J’ai le projet de faire un récit factuel, sociologique et psychologique de ce qui s’est passé au Lycée français de … et des démarches entreprises par le Snes à l’encontre d’une enseignante. J’avais écrit dès 2008 à certaines personnes qui me paraissaient avoir le pouvoir de faire cesser ce qui s’est révélé être le début d’un véritable harcèlement moral collectif qui s’est développé dans les années suivantes.

Or je n’ai jamais obtenu de réponses et je m’aperçois que l’ensemble des documents dont je dispose sont tout à fait univoques dans la mesure où jamais ceux qui ont répandu des rumeurs et organisé des attaques ne se sont exprimés clairement et franchement.

Vous trouverez ci-joint les doubles des courriers que j’ai envoyés à Monsieur Aschieri et à Monsieur M. et qui posent quelques questions. Je vous les adresse dans la mesure où vous êtes un personnage qui apparaît au cours de cette histoire. Je souhaiterais avoir votre opinion.

Voici quelques questions.

Si l’on prend l’exemple d’une lettre ci-jointe de Monsieur M. adressée au proviseur du Lycée, Monsieur F., on apprend l’existence d’une démarche explicite du Snes auprès des autorités académiques à l’encontre d’un professeur.

Les délégués du Snes dénoncent ce qui pourrait être au départ une querelle entre deux professeurs. Mais il s’agit d’une scène si discrète que les personnes qui se tenaient à proximité n’en ont rien perçu, selon leurs témoignages. La scène a donc eu lieu sans témoin et personne ne sait ce que les deux professeurs se sont dit. Les délégués du Snes s’appuient sur les dires d’un des deux professeurs. L’autre professeur n’a jamais été sollicité pour donner sa version des événements.
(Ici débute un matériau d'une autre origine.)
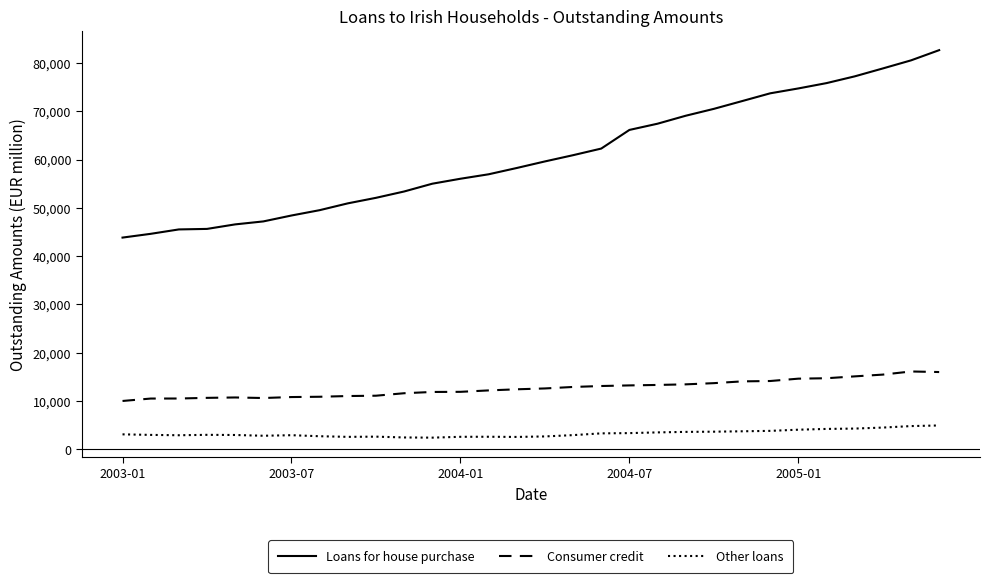

How many distinct data groups are displayed?

3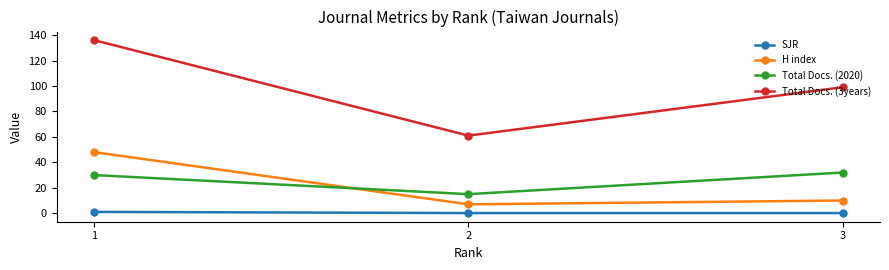

The Total Docs. (3years) series shows 99.0 at 3. True or false?

True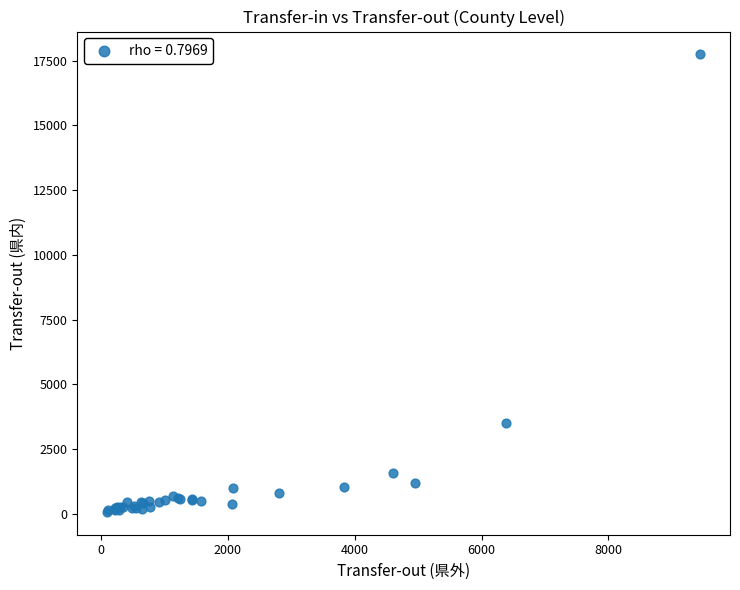

What Y value in the scatter plot is closest to 8911?

3526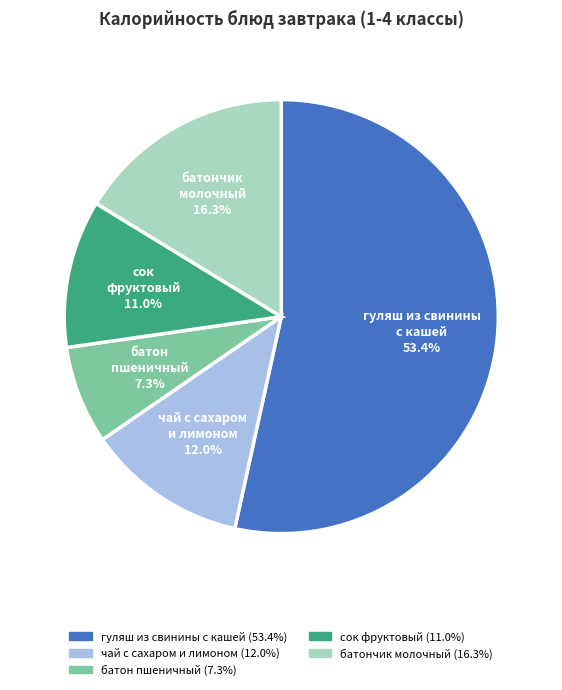

Is there a majority slice in this chart?

Yes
L’enquête des délégués du Snes a donc été exclusivement à charge et le Snes a pris position a priori pour l’un des protagonistes contre l’autre en assurant qu’il défendait « l’exercice de la liberté pédagogique » des enseignants.
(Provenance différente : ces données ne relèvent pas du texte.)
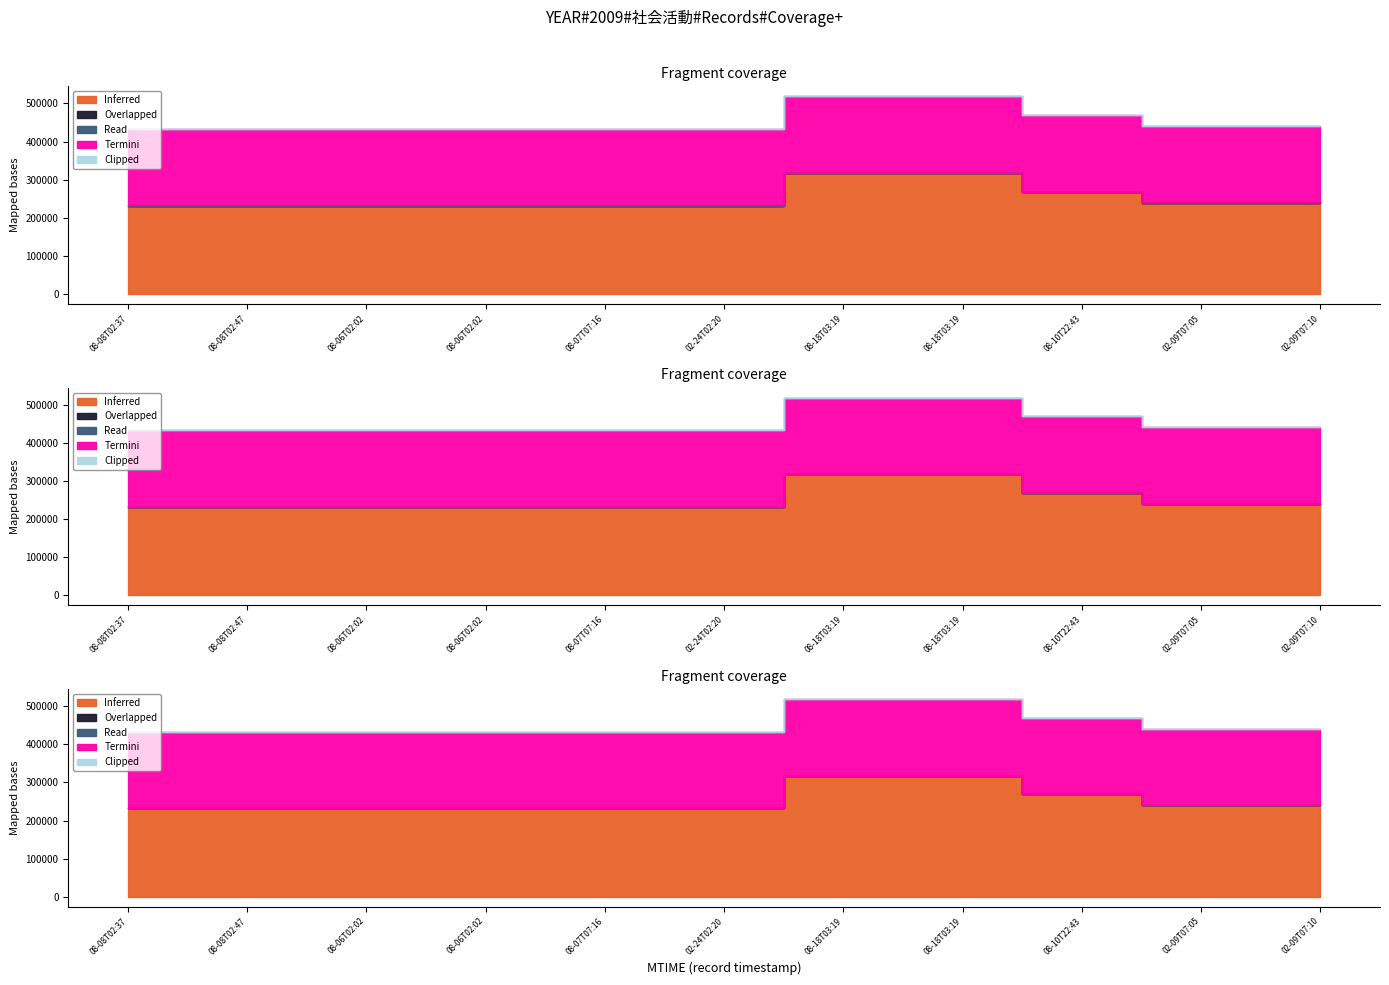

What is the difference between the Read values at 2019-08-10T22:43:26 and 2011-08-08T02:37:47?

61303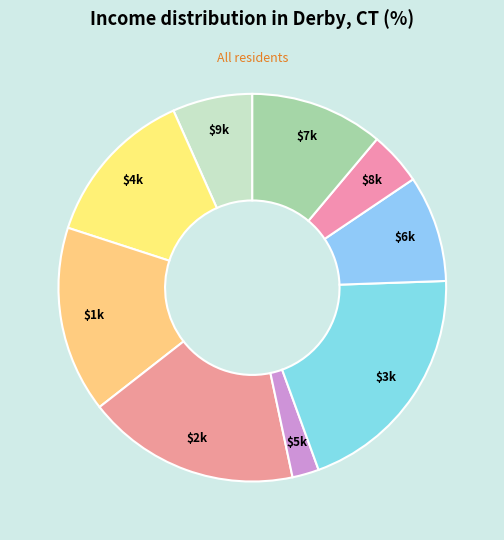

Count the number of slices in the pie.

9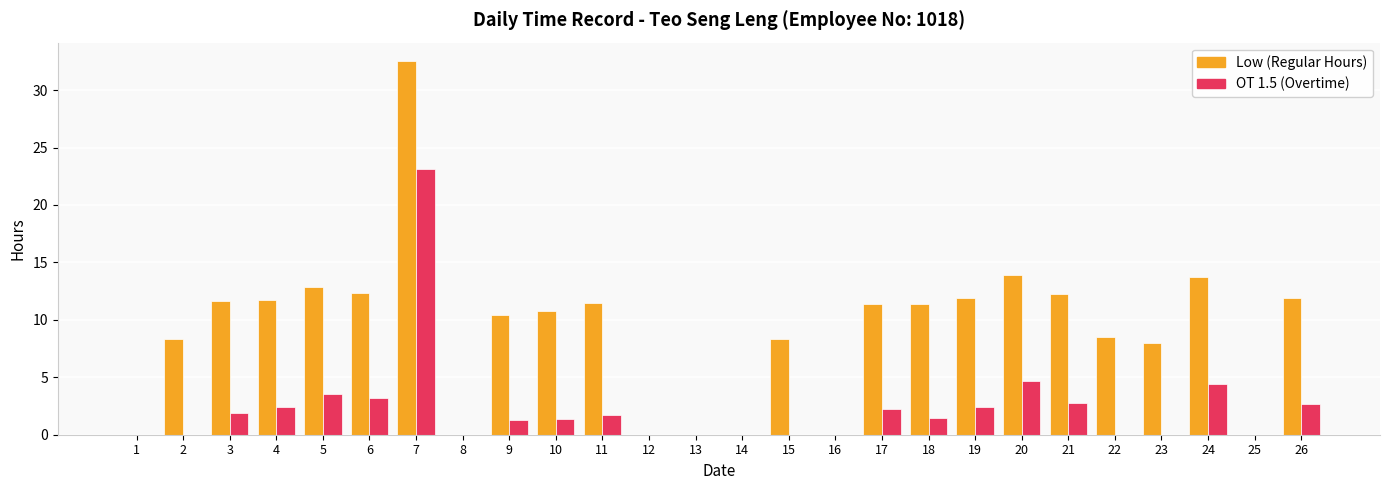

At which category is the sum across all series the highest?

7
Pour quelles raisons ? Quel était l’intérêt du Snes de porter à la connaissance publique une scène qui, sans lui, serait restée strictement confidentielle ? Sur quoi repose la conviction du Snes à propos des termes qui auraient été employés lors de cette querelle ? Est-ce l’usage du Snes d’intervenir à propos des querelles entre enseignants et de juger qui a tort, qui a raison ? Est-ce l’usage du Snes de dénoncer des collègues auprès de l’administration de l’Éducation nationale ? Qu’est ce qui a permis au Snes d’être aussi catégorique dans sa prise de position pour un professeur et contre un autre ?

L’origine de la querelle se trouve dans des propos prononcés par un des professeurs devant ses élèves à propos d’une activité proposée par l’autre professeur. Mais Monsieur M. exprime son sentiment qu’il n’existe pas d’éléments permettant d’établir l’existence même des propos dont il est question ce qui entraîne la dispense de chercher à en établir la teneur.
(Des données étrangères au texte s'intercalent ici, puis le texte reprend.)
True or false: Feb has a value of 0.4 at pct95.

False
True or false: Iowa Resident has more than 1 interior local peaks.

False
Or ces propos ont été tenus devant une classe tout entière et ont suscité des réactions de certains élèves et de certains parents. Il n’aurait pas dû être difficile d’en établir et l’existence et la teneur (d’autant plus qu’on sait maintenant qu’il existe des témoignages écrits).

Enfin, Monsieur M. rappelle, en effet utilement, « que nul ne peut se substituer à l’autorité du juge ou du chef d’établissement et ce pour éviter en particulier l’application de jugements hâtifs portés sur des faits non vérifiés ».

N’était-ce pas à Monsieur M. de vérifier les faits ? N’y a-t-il pas là une condamnation du Snes qui n’a jamais encore apporté de preuves de ses accusations et n’a jamais répondu aux demandes en ce sens ?

Je vous serais donc obligé de me faire connaître les témoignages et éventuellement les faits sur lesquels un syndicat de professeurs s’est appuyé pour porter ses accusations contre un professeur. Ces éléments me seraient essentiels dans l’établissement du récit des faits avec la plus grande objectivité possible.

Je vous prie d’agréer, Monsieur, l’expression de mes salutations distinguées.

Jean-François Forges

Conseiller Scientifique de la Maison des enfants d’Izieu

Membre de la Commission pédagogie et formation du Mémorial de la Shoah

P.J. : 2 lettres adressées par moi-même à Monsieur Aschieri, secrétaire général du Snes

1 lettre adressée à Monsieur M, inspecteur d’académie

Pour mémoire : Le communiqué de l’ambassade de France en …

La lettre de Monsieur M. adressée au proviseur du lycée français dont un double a été télécopié par lui-même aux personnes concernées.